**Exercise aim:** All that should be output is the block of lines below from the line with "List each element's type and" to the line with "text_box [109, 337, 194, 351]", both included, exactly as written.

[Extracted records]
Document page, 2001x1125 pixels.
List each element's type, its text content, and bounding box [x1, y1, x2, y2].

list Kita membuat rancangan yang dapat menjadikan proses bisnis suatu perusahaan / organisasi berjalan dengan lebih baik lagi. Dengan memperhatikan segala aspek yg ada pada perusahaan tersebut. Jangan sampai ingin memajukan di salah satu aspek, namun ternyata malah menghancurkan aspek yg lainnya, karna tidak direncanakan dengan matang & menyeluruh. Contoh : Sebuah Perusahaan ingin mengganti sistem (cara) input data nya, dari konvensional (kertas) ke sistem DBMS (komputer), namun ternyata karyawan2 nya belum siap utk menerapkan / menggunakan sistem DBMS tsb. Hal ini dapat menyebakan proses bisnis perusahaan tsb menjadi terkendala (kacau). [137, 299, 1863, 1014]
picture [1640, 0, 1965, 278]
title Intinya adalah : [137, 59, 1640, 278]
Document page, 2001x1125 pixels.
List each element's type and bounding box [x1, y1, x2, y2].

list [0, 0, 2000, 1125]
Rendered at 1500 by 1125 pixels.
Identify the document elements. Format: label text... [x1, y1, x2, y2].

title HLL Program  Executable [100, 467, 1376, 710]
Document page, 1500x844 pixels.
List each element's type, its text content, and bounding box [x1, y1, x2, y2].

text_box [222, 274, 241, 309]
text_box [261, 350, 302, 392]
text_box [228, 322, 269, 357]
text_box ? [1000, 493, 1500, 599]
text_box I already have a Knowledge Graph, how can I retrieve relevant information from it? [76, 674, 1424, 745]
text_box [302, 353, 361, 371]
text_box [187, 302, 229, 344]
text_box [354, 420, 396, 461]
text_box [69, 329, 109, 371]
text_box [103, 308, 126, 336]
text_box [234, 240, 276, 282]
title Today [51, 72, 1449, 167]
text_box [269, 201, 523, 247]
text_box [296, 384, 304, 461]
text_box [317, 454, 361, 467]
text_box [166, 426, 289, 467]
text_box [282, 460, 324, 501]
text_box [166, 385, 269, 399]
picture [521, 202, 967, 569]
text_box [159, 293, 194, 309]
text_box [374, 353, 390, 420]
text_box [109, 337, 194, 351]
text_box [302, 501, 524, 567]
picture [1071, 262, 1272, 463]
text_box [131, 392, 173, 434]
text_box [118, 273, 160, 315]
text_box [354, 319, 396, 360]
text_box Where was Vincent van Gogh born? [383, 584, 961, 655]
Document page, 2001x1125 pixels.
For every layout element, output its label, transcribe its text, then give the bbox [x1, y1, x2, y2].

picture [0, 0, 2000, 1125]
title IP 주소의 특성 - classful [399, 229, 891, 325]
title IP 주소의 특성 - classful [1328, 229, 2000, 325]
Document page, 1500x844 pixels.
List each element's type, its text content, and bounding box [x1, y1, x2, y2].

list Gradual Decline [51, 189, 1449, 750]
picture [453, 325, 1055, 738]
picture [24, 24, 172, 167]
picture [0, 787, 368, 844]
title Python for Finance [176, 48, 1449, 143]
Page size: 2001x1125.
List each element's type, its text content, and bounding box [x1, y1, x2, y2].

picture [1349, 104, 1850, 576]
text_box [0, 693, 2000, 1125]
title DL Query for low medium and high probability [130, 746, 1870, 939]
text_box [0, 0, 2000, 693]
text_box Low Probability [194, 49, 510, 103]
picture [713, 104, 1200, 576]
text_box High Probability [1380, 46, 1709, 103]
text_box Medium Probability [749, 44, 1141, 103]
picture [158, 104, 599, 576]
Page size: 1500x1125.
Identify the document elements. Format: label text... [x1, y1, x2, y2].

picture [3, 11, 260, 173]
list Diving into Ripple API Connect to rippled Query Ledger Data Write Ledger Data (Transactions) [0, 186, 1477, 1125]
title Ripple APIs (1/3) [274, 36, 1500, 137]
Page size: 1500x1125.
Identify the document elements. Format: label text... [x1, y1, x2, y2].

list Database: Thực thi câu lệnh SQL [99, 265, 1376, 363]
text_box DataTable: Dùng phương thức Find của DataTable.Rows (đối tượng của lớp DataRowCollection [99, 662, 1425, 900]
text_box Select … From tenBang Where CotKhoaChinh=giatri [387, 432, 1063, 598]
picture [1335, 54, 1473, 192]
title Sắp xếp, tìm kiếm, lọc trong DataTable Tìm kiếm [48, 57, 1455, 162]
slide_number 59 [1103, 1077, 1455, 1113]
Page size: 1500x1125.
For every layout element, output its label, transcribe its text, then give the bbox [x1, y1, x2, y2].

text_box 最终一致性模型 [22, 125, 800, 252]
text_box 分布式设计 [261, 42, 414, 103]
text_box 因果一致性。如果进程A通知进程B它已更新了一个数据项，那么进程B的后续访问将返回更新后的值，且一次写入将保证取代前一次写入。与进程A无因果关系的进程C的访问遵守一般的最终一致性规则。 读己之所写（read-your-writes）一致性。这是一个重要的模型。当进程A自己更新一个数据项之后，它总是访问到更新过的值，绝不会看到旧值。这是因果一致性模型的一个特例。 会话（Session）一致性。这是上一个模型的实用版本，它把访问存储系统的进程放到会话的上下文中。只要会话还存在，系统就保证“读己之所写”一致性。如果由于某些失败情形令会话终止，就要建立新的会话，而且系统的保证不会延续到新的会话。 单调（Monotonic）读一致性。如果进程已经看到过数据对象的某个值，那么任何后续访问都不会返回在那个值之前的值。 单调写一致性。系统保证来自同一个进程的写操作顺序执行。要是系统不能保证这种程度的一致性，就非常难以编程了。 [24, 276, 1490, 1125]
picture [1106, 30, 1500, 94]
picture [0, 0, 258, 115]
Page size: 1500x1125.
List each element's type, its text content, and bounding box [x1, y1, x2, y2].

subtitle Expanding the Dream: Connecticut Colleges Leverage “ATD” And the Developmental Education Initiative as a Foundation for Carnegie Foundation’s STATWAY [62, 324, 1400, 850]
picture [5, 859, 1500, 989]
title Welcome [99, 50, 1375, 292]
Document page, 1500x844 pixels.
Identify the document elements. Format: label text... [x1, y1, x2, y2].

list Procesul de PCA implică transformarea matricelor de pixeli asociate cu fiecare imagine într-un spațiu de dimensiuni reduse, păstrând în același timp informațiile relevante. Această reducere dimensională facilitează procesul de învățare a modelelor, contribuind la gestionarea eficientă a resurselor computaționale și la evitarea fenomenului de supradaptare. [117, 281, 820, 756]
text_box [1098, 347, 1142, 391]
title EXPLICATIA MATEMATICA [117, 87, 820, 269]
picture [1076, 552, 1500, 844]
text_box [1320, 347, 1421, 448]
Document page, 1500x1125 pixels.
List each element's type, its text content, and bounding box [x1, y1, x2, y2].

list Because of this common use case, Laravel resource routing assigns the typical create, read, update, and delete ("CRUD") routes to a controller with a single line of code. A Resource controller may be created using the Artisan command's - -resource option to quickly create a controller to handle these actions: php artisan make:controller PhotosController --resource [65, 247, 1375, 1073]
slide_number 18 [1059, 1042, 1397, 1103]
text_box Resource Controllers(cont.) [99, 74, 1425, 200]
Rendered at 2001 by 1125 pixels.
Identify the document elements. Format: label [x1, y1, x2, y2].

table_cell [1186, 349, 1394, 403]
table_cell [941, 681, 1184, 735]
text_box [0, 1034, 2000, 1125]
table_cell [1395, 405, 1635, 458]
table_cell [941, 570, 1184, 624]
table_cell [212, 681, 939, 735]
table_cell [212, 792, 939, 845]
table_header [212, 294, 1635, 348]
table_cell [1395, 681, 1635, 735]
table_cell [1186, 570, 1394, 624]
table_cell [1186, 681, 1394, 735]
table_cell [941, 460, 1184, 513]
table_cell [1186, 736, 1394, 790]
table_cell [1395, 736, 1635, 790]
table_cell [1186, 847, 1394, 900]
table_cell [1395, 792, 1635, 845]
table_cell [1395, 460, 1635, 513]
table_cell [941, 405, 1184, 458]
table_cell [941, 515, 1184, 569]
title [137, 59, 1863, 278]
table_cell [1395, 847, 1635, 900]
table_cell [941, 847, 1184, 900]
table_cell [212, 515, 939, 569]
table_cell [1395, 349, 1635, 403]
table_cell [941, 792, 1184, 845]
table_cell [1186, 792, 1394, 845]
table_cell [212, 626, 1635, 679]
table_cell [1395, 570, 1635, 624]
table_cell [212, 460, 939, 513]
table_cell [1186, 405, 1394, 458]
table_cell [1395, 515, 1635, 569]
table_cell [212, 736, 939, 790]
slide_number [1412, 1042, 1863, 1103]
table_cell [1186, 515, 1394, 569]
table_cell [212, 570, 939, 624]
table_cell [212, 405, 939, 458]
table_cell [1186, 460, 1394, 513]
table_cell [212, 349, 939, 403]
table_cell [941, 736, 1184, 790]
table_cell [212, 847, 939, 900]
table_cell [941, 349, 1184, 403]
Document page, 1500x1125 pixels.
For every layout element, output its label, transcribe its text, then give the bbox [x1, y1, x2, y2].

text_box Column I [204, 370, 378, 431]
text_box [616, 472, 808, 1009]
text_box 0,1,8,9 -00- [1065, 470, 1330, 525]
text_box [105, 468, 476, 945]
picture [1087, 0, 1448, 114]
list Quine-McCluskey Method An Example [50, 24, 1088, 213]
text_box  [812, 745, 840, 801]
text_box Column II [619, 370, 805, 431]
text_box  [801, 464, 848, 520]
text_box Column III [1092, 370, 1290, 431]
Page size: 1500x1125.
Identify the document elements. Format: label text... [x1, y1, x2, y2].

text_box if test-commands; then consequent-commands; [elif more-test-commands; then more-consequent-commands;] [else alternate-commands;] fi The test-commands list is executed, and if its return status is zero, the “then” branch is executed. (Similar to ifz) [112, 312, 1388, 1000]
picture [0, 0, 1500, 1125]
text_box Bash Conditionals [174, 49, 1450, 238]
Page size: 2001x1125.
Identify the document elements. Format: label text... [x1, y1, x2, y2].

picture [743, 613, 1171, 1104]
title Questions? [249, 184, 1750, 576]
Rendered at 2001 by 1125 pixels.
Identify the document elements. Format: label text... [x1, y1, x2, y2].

**Answer space:**
List each element's type and bounding box [x1, y1, x2, y2].

list [0, 0, 2000, 1125]
Rendered at 1500 by 1125 pixels.
Identify the document elements. Format: label text... [x1, y1, x2, y2].

title HLL Program  Executable [100, 467, 1376, 710]
Document page, 1500x844 pixels.
List each element's type, its text content, and bounding box [x1, y1, x2, y2].

text_box [222, 274, 241, 309]
text_box [261, 350, 302, 392]
text_box [228, 322, 269, 357]
text_box ? [1000, 493, 1500, 599]
text_box I already have a Knowledge Graph, how can I retrieve relevant information from it? [76, 674, 1424, 745]
text_box [302, 353, 361, 371]
text_box [187, 302, 229, 344]
text_box [354, 420, 396, 461]
text_box [69, 329, 109, 371]
text_box [103, 308, 126, 336]
text_box [234, 240, 276, 282]
title Today [51, 72, 1449, 167]
text_box [269, 201, 523, 247]
text_box [296, 384, 304, 461]
text_box [317, 454, 361, 467]
text_box [166, 426, 289, 467]
text_box [282, 460, 324, 501]
text_box [166, 385, 269, 399]
picture [521, 202, 967, 569]
text_box [159, 293, 194, 309]
text_box [374, 353, 390, 420]
text_box [109, 337, 194, 351]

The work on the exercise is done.